───── Texte fourni

L'aventure de la réalité :

Publié le par David

 

 

« Thomas, j’ai le regret de vous dire que pour vous l’aventure s’arrête ici ». Ceci est une phrase que nous entendons régulièrement à la télévision depuis six ans. Depuis le choc fracassant du Loft, jusqu'à l’île de la tentation, en passant par la Star Academy toutes les émissions de télé réalité sont qualifiées par les producteurs et candidats d’ « aventures ». Ce terme n’est évidemment pas anodin et induit une forte connotation et pourtant personne n’a semble-t-il relevé ce qu’implique cette utilisation outrancière. Oui outrancière, jamais ou presque vous n’entendrez le mot émission pour qualifier ces nouvelles formes télévisuelles. Parfois, timidement, généralement dans la presse écrite un présentateur ou un producteur de la firme crée par John De Mol (Endemol comme son nom l’indique unique créateur du genre) utilise le vocable programme.

 

 

 

Le problème avec émission où programme est que tout ceci est du vocabulaire télévisuel, et la télévision c’est mal. Utiliser ces mots c’est avouer que tout ceci est fait pour la télévision, donc que tout ceci est mis en scène, filmé, marqueté, ciblé, bref bien préparé. Or dans télé réalité il n’y a  réalité et parler de programme manque un peu de piment, parait trop formaté. Imaginons la scène un instant. Nous somme fin décembre vers 23h30 et Nikos Aliagas annonce le nom du gagnant de la nouvelle Starac. Voici ce qu’il dirait (avec sous titres entre crochets) :

 

 

 

« Alors je voudrais remercier tout d’abord notre huissier Maître Trucmuche qui m’appore l’enveloppe contenant le nom du gagnant,  maître Trucmuche du cabinet machin, 9 rue de la poste, 15ième arrondissement, Paris numéro de téléphone 01 99 99 99 99, ne pas appeler entre midi et 15 heure [Donc là Nikos gagne du temps parce que dans l’oreillette on lui dit qu’il faut ménager le suspens, je vous passe le moment ou il demande si le fils de l’huissier fait bien ses nuits] Je vous rappelle donc que les votes sont clos, donc n’envoyez plus de Sms [ils le sont depuis une demi-heure mais avant on l’avait annoncé plus timidement précédemment histoire de continuer à accumuler un peu] On m’annonce que les résultats ont été extrêmement serrés [Oui Patrick Le Lay et Etienne Mougeotte on longuement hésité avant de décider qui ils allaient faire gagner] C’est donc…Machine qui gagne L’émission Star Academy !

──────────
───── Données enregistrées

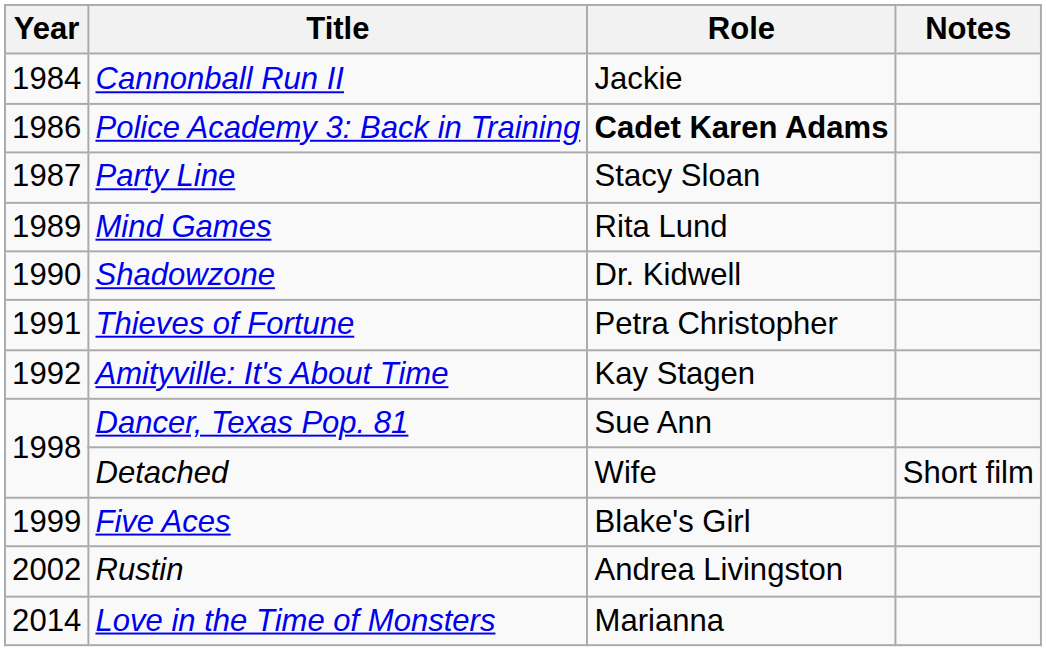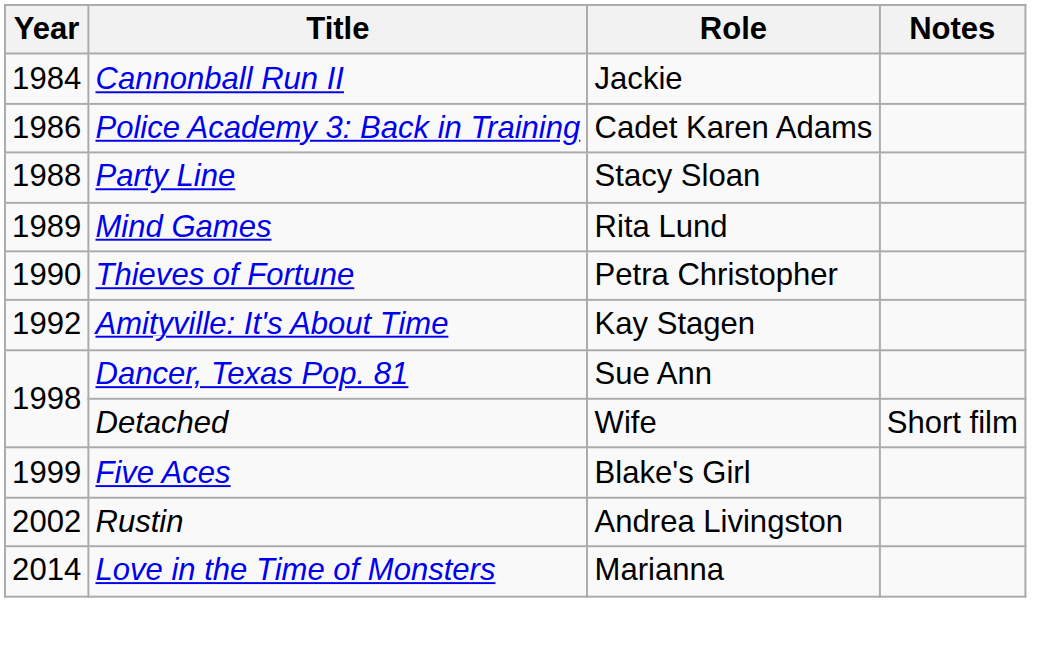Police Academy 3: Back in Training | Role: bold -> normal
Party Line | Year: 1987 -> 1988
- row: 1990 | Shadowzone | Dr. Kidwell
Thieves of Fortune | Year: 1991 -> 1990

──────────

• Série de tâches
A – D'après le texte sur la télé réalité, quel mot les producteurs et les candidats emploient-ils pour qualifier ces émissions ?
B – Dans le texte sur la télé réalité, remplacez s'il vous plaît « producteurs » par « animateurs » et redonnez le passage qui commence aux mots « Publié le par » et s'arrête après « le vocable programme. ».

• Réponses par tâche
A – Le mot « aventures ».

B –
Publié le par David

 

 

« Thomas, j’ai le regret de vous dire que pour vous l’aventure s’arrête ici ». Ceci est une phrase que nous entendons régulièrement à la télévision depuis six ans. Depuis le choc fracassant du Loft, jusqu'à l’île de la tentation, en passant par la Star Academy toutes les émissions de télé réalité sont qualifiées par les animateurs et candidats d’ « aventures ». Ce terme n’est évidemment pas anodin et induit une forte connotation et pourtant personne n’a semble-t-il relevé ce qu’implique cette utilisation outrancière. Oui outrancière, jamais ou presque vous n’entendrez le mot émission pour qualifier ces nouvelles formes télévisuelles. Parfois, timidement, généralement dans la presse écrite un présentateur ou un producteur de la firme crée par John De Mol (Endemol comme son nom l’indique unique créateur du genre) utilise le vocable programme.